═════ INFORMATION SUPPLIED

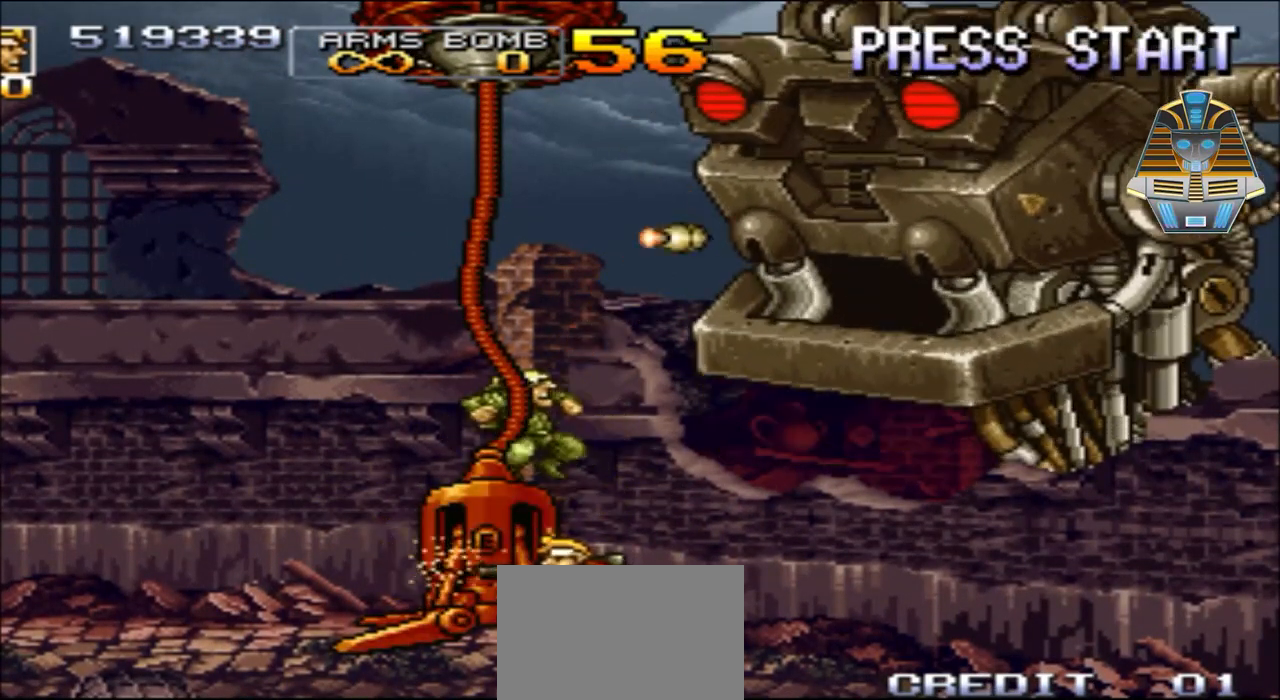
{"buttons": [], "events": [[133, "X", "down"], [233, "X", "up"], [333, "X", "down"], [417, "DPAD_LEFT", "up"], [417, "X", "up"]]}
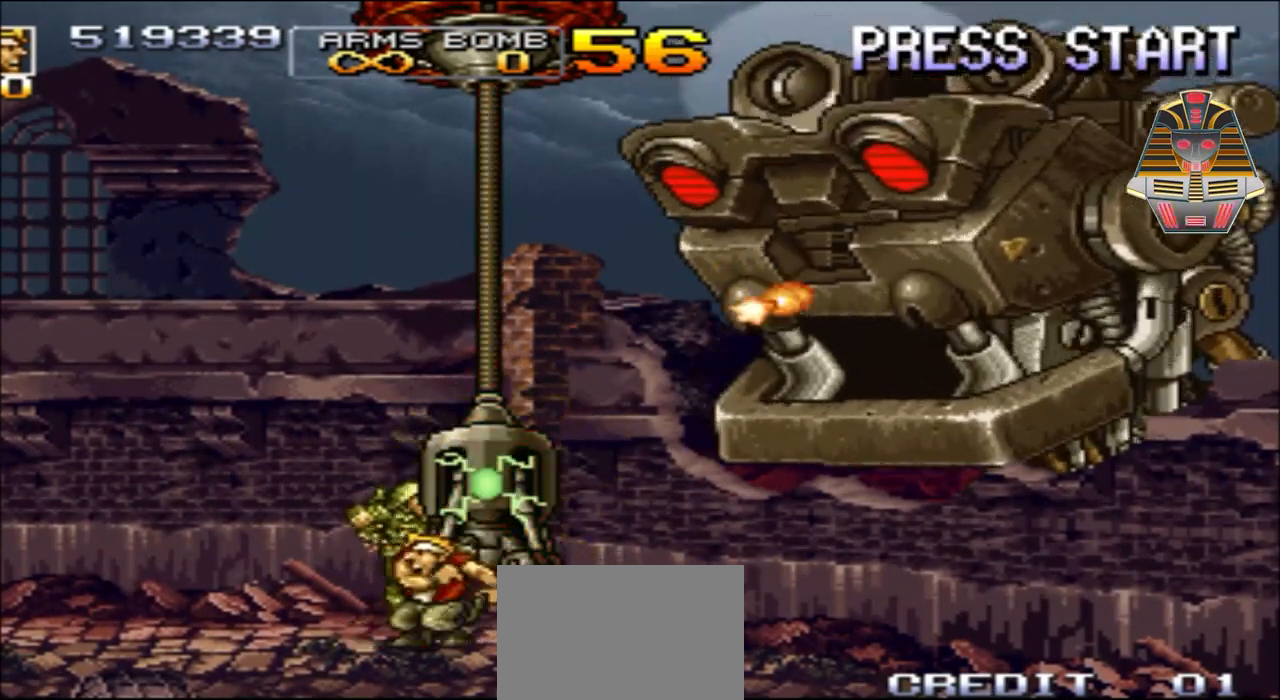
{"buttons": ["DPAD_UP", "DPAD_LEFT"], "events": [[83, "DPAD_LEFT", "down"], [83, "X", "down"], [133, "DPAD_UP", "down"], [217, "DPAD_UP", "up"], [217, "X", "up"], [283, "DPAD_UP", "down"], [283, "X", "down"], [433, "X", "up"]]}
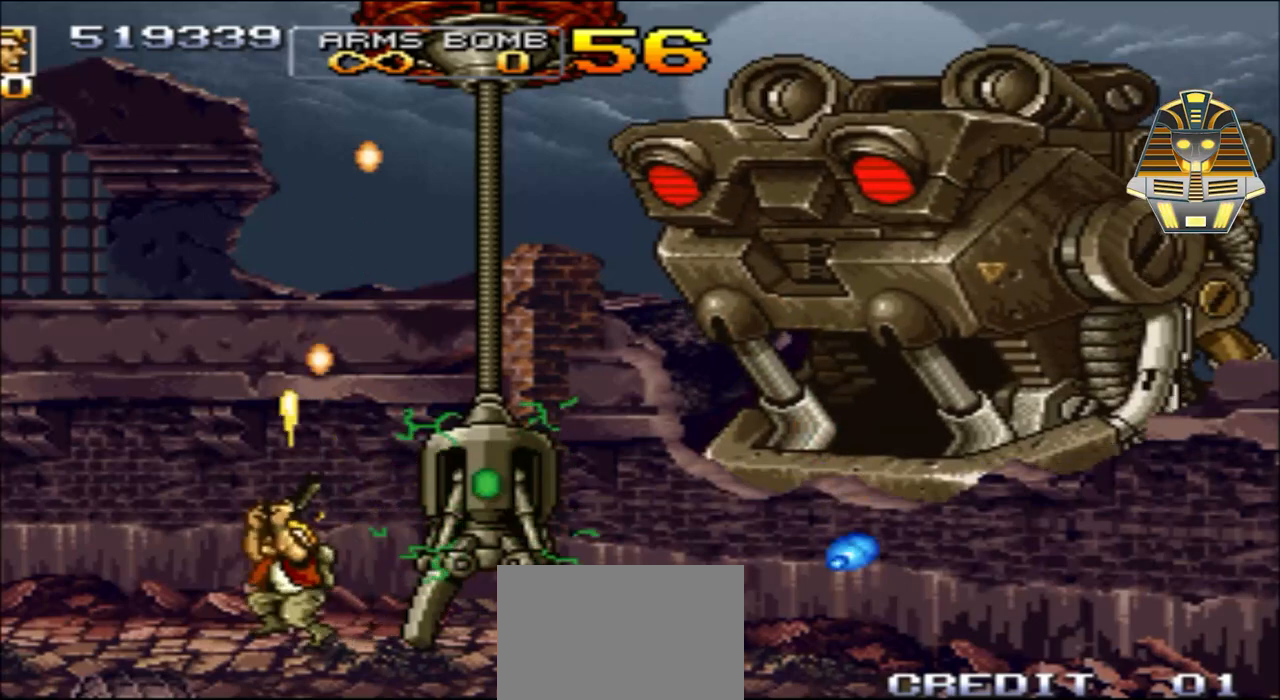
{"buttons": [], "events": [[50, "X", "down"], [183, "X", "up"], [300, "X", "down"], [450, "DPAD_LEFT", "up"], [450, "DPAD_UP", "up"], [450, "X", "up"]]}
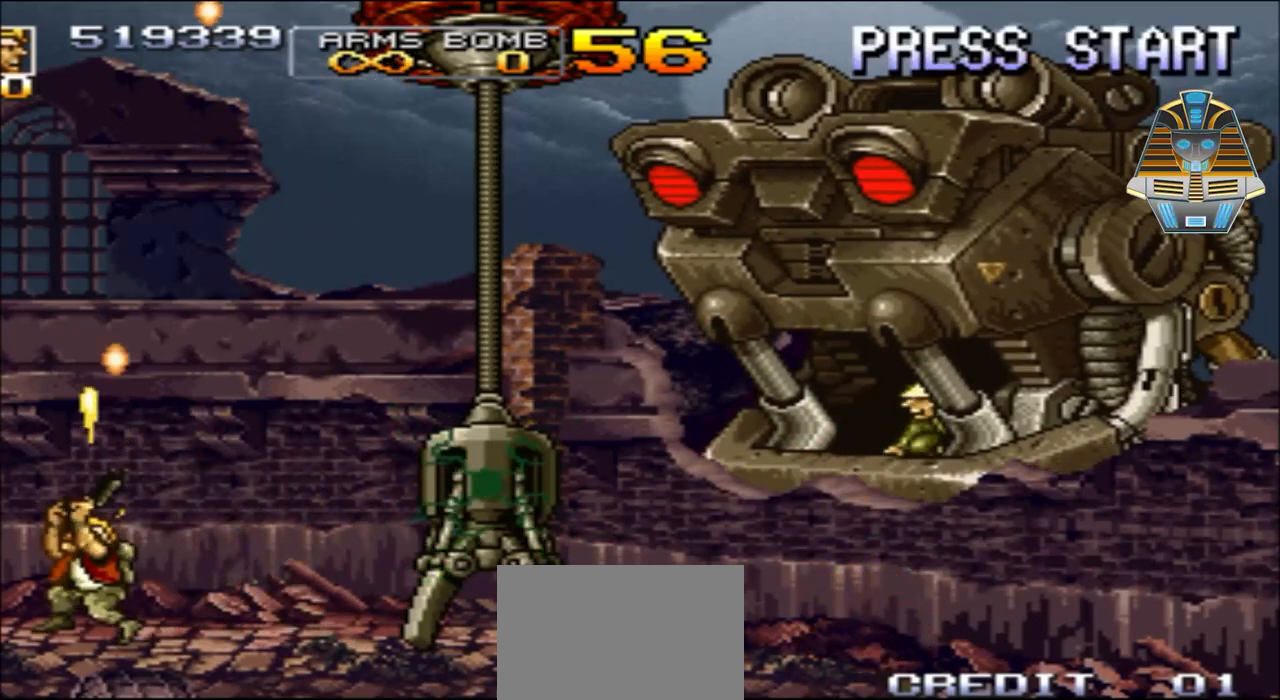
{"buttons": [], "events": [[50, "DPAD_RIGHT", "down"], [50, "X", "down"], [250, "DPAD_RIGHT", "up"], [250, "X", "up"], [300, "X", "down"], [433, "X", "up"]]}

══════════

### WORK TO COMPLETE
Start at the first line and set down all of the data exactly, passing over the pictures.

### WORKED SOLUTION
{"buttons": [], "events": [[133, "X", "down"], [233, "X", "up"], [333, "X", "down"], [417, "DPAD_LEFT", "up"], [417, "X", "up"]]}
{"buttons": ["DPAD_UP", "DPAD_LEFT"], "events": [[83, "DPAD_LEFT", "down"], [83, "X", "down"], [133, "DPAD_UP", "down"], [217, "DPAD_UP", "up"], [217, "X", "up"], [283, "DPAD_UP", "down"], [283, "X", "down"], [433, "X", "up"]]}
{"buttons": [], "events": [[50, "X", "down"], [183, "X", "up"], [300, "X", "down"], [450, "DPAD_LEFT", "up"], [450, "DPAD_UP", "up"], [450, "X", "up"]]}
{"buttons": [], "events": [[50, "DPAD_RIGHT", "down"], [50, "X", "down"], [250, "DPAD_RIGHT", "up"], [250, "X", "up"], [300, "X", "down"], [433, "X", "up"]]}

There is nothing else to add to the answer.